QUOTED PASSAGE Start Marker

How to start a running workout
- Open the Workout app.
- Scroll to Outdoor Run or Indoor Run.
- Tap the More button to set a calorie, distance, or time goal. To set a goal-based workout, or to complete a Pacer or Custom workout, tap the Edit icon next to your goal.
- Tap Start.
- Wait for the three-second countdown. To skip the countdown, tap the screen.
To check your progress, check your watch face. Pace alerts are available for Outdoor Run only.
If you have Apple Watch Ultra, you can set your running workout to the Action button.
How to pause your run
To pause your run, press both the Digital Crown and the side button at the same time. To resume, press both buttons again.
You can also set indoor and outdoor running workouts to automatically pause when you stop moving.
- On your Apple Watch, open the Settings app, then tap Workout > Auto-Pause > Auto-Pause.
- On your iPhone, open the Watch app, tap the My Watch tab, then tap Workout > Auto-Pause > Auto-Pause.
How to end your workout
Swipe right, then tap the End button . When your workout ends, your Apple Watch shows you a summary of your workout. To see more, check your workout history in the Fitness app on your iPhone.

QUOTED PASSAGE End Marker
SOURCE INFORMATION Start Marker

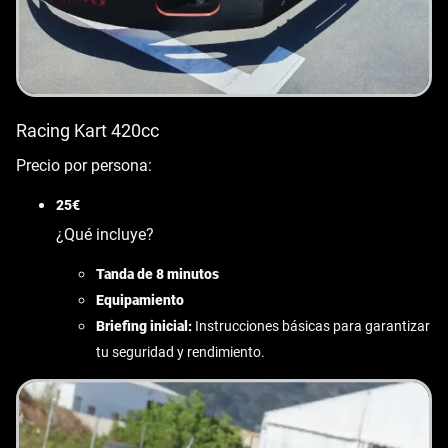
Racing Kart 420cc
Precio por persona:
25€
¿Qué incluye?
Tanda de 8 minutos
Equipamiento
Briefing inicial:
Instrucciones básicas para garantizar
tu seguridad y rendimiento.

SOURCE INFORMATION End Marker

EXPLORE THE MATERIAL =>
1. According to the running workout guide, how do you skip the three-second countdown?
2. Set down the stretch of the running workout guide from "- Scroll to" through "Outdoor Run only.", word for word.

EXPECTED OUTPUTS =>
1. Tap the screen.

2.
- Scroll to Outdoor Run or Indoor Run.
- Tap the More button to set a calorie, distance, or time goal. To set a goal-based workout, or to complete a Pacer or Custom workout, tap the Edit icon next to your goal.
- Tap Start.
- Wait for the three-second countdown. To skip the countdown, tap the screen.
To check your progress, check your watch face. Pace alerts are available for Outdoor Run only.